Robotic system to boost access to genetic samples

Featured Image

Dan Roden, M.D.

Robotic system to boost access to genetic samples

Vanderbilt Medical Center has received a nearly $1 million federal grant for a robotic system that scientists believe will speed the “translation” of genomic research into cutting-edge patient care.

The system, which should be purchased and installed within the next few months, will offer researchers high-quality storage capability and rapid access to thousands of genetic samples used in their studies.

It will provide “a vital first step moving the emerging sciences of genomics and pharmacogenomics from research tools to clinical practice,” said Dan Roden, M.D., director of the Oates Institute for Experimental Therapeutics and assistant vice chancellor for Personalized Medicine.

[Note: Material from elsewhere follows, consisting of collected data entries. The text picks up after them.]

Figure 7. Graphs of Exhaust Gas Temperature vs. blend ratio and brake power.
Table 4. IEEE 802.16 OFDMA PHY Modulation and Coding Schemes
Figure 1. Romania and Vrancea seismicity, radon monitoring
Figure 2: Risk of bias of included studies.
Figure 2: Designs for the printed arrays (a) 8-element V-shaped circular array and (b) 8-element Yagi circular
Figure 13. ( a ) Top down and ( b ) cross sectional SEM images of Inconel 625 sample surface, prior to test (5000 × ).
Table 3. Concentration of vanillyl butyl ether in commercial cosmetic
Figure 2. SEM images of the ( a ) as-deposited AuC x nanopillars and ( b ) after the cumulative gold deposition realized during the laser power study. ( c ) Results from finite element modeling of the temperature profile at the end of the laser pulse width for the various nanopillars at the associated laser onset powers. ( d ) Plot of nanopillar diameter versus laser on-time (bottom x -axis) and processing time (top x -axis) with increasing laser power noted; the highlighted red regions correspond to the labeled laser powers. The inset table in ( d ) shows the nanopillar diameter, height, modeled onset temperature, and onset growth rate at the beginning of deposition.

“This is huge for the (Vanderbilt) program,” added Jeff Balser, M.D., associate vice chancellor for Research and interim dean of the School of Medicine.

“Our personalized medicine program is really moving us into an extraordinary leadership position in genomic medicine.”

The grant was one of 20 “high-end instrumentation” awards to medical research centers around the country announced this week by the National Center for Research Resources (NCRR), part of the National Institutes of Health.

Last year Vanderbilt received a $46 million Clinical and Translational Research Award (CTSA) from the NCRR to expedite the translation of laboratory discoveries to patients in the community. It was the largest single government grant ever received by the University.

The robotic system will facilitate research supported by the CTSA, as well as the DNA Databank now under development, Roden explained.

Currently, Vanderbilt's DNA Resources Core stores and handles about 140,000 samples used in studies such as the genetics of multiple sclerosis, heart rhythm abnormalities, trauma response and variations in response to AIDS drugs.

More than 40,000 of those samples have been collected during the past year for the DNA Databank, and nearly 1,000 samples are being added every week, Roden said.

The databank stores genetic material extracted from blood samples that otherwise would be discarded, and matches it with clinical data obtained from medical records.

Both the DNA and clinical data are de-identified, meaning they do not include any identifying patient information.

“The databank is still being built,” Roden said. “We are accruing samples and developing methods to identify cases and controls, and a key element is the robot to organize, store and deliver samples. We anticipate rolling out the resource within the next six months.”

When completed, the databank will be a boon to researchers who require large numbers of samples to study the genetics of disease, and it will help them develop tools to deliver modern genetic information to clinicians.

“The likelihood is, this is going to be accessed by lots of investigators,” Roden predicted.